With all the recent attention on Hurricanes Fay and Gustav, many people are wondering about the effects of hurricanes and tropical storms on birds. While numbers are hard to come by, it is clear that a lot of birds are killed outright by hurricanes. This is especially true of seabirds, which have nowhere in which to seek shelter from these storms. Beaches may be littered with seabird carcasses following major storm events. Most Atlantic hurricanes occur in late summer and early fall. Fall storms coincide with bird migration and may disrupt migration patterns severely. Many birds get caught up in storm systems and blown far off course, often landing in inhospitable places or simply arriving too battered and weakened to survive. Others, while not killed or displaced by storms, may starve to death because they are unable to forage while the weather is poor. The number of birds that die as a result of a major hurricane event may run into the hundreds of thousands.

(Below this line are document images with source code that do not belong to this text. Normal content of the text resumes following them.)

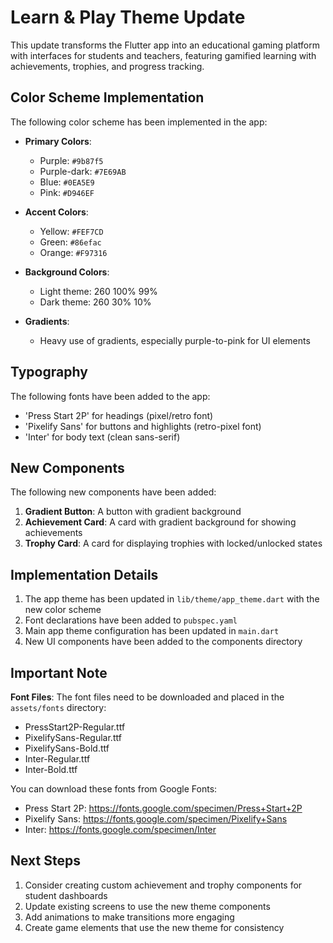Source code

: # Learn & Play Theme Update

This update transforms the Flutter app into an educational gaming platform with interfaces for students and teachers, featuring gamified learning with achievements, trophies, and progress tracking.

## Color Scheme Implementation

The following color scheme has been implemented in the app:

- **Primary Colors**:
  - Purple: `#9b87f5`
  - Purple-dark: `#7E69AB`
  - Blue: `#0EA5E9`
  - Pink: `#D946EF`

- **Accent Colors**:
  - Yellow: `#FEF7CD`
  - Green: `#86efac`
  - Orange: `#F97316`

- **Background Colors**:
  - Light theme: 260 100% 99%
  - Dark theme: 260 30% 10%

- **Gradients**:
  - Heavy use of gradients, especially purple-to-pink for UI elements

## Typography

The following fonts have been added to the app:

- 'Press Start 2P' for headings (pixel/retro font)
- 'Pixelify Sans' for buttons and highlights (retro-pixel font)
- 'Inter' for body text (clean sans-serif)

## New Components

The following new components have been added:

1. **Gradient Button**: A button with gradient background
2. **Achievement Card**: A card with gradient background for showing achievements
3. **Trophy Card**: A card for displaying trophies with locked/unlocked states

## Implementation Details

1. The app theme has been updated in `lib/theme/app_theme.dart` with the new color scheme
2. Font declarations have been added to `pubspec.yaml`
3. Main app theme configuration has been updated in `main.dart`
4. New UI components have been added to the components directory

## Important Note

**Font Files**: The font files need to be downloaded and placed in the `assets/fonts` directory:
- PressStart2P-Regular.ttf
- PixelifySans-Regular.ttf
- PixelifySans-Bold.ttf
- Inter-Regular.ttf
- Inter-Bold.ttf

You can download these fonts from Google Fonts:
- Press Start 2P: https://fonts.google.com/specimen/Press+Start+2P
- Pixelify Sans: https://fonts.google.com/specimen/Pixelify+Sans
- Inter: https://fonts.google.com/specimen/Inter

## Next Steps

1. Consider creating custom achievement and trophy components for student dashboards
2. Update existing screens to use the new theme components
3. Add animations to make transitions more engaging
4. Create game elements that use the new theme for consistency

Healthy bird populations are able to withstand such losses and have done so for eons. However, hurricanes can have severe impacts on endangered species, many of which occur on tropical islands, often among the places hardest hit by hurricanes. For example, Hurricane Hugo in 1989 killed half of the wild Puerto Rican Parrots existing at that time. The Cozumel Thrasher, found only on Mexico’s Isla Cozumel, was pushed to the edge of extinction by Hurricane Gilbert in 1988. Hurricane Iniki may have wiped out the last survivors of as many as three bird species when it hit Hawaii in 1992.

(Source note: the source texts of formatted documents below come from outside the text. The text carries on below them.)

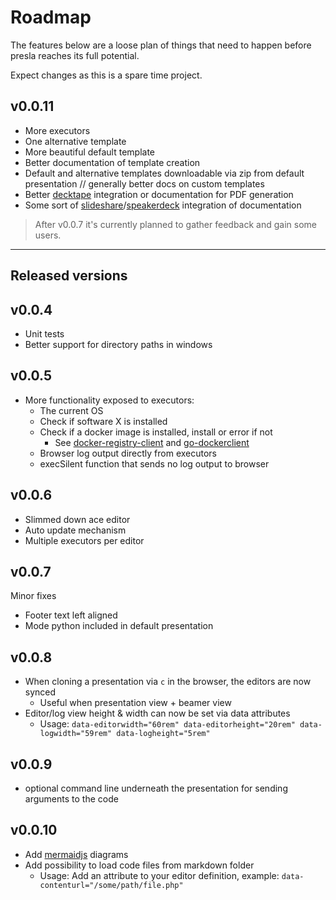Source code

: # Roadmap

The features below are a loose plan of things that need to happen before presla reaches its full potential.

Expect changes as this is a spare time project.

## v0.0.11

- More executors
- One alternative template
- More beautiful default template
- Better documentation of template creation
- Default and alternative templates downloadable via zip from default presentation // generally better docs on custom templates
- Better [decktape](https://github.com/astefanutti/decktape) integration or documentation for PDF generation
- Some sort of [slideshare](https://slideshare.net)/[speakerdeck](https://speakerdeck.com/) integration of documentation

> After v0.0.7 it's currently planned to gather feedback and gain some users.

---

## Released versions

## v0.0.4

- Unit tests
- Better support for directory paths in windows

## v0.0.5

- More functionality exposed to executors:
  - The current OS
  - Check if software X is installed
  - Check if a docker image is installed, install or error if not
    - See [docker-registry-client](https://github.com/heroku/docker-registry-client) and [go-dockerclient](https://github.com/fsouza/go-dockerclient)
  - Browser log output directly from executors
  - execSilent function that sends no log output to browser

## v0.0.6

- Slimmed down ace editor
- Auto update mechanism
- Multiple executors per editor  

## v0.0.7

Minor fixes

- Footer text left aligned
- Mode python included in default presentation

## v0.0.8

- When cloning a presentation via `c` in the browser, the editors are now synced
  - Useful when presentation view + beamer view
- Editor/log view height & width can now be set via data attributes
  - Usage: `data-editorwidth="60rem" data-editorheight="20rem" data-logwidth="59rem" data-logheight="5rem"`

## v0.0.9

- optional command line underneath the presentation for sending arguments to the code

## v0.0.10

- Add [mermaidjs](https://mermaidjs.github.io/) diagrams
- Add possibility to load code files from markdown folder
  - Usage: Add an attribute to your editor definition, example: `data-contenturl="/some/path/file.php"`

Apart from the direct, physical effects hurricanes may have on birds, they also can have detrimental effects on bird habitats. Cavity-nesting species can be especially hard hit because the trees in which they nest often are blown down or snapped off at the cavity. Hurricane Hugo, which hit the Carolinas in 1989, destroyed most of the area’s nest trees of the endangered Red-cockaded Woodpecker; one forest lost 87 percent of its nest trees and 67 percent of its woodpeckers. Only through the installation of artificial nest boxes have these populations been restored to pre-storm levels.

Although birds blown out of their normal haunts by storms often don’t survive, bird-watchers by the hundreds may flock to see them. Usually, such sightings involve seabirds blown inland and appearing on lakes and reservoirs. First state records of many species have been obtained in this way. Some birders even head into hurricanes to see lost birds.* Others raptly study weather maps to try to predict where hurricane-swept birds will wind up. Recently, during Isabel, birders were staked out in an organized fashion around New York’s Cayuga Lake to see what showed up. Land birds blown out to sea typically perish unnoticed.

It’s important to remember that the long-term effects of hurricanes on birds aren’t necessarily negative. Every disturbance event is bad for some species but good for others. For instance, hurricanes create gaps in forests, creating habitat for species that require a brushy understory. Birds blown off course occasionally establish entirely new populations; such events may be responsible for much, if not most, colonization of remote islands by birds. Furthermore, hurricanes have been around for a long time and are part of the system in which birds evolved. It is only when they have impacts on species already pushed to the brink by humans, or if hurricane activity is increased by global climate change, that there is cause for concern.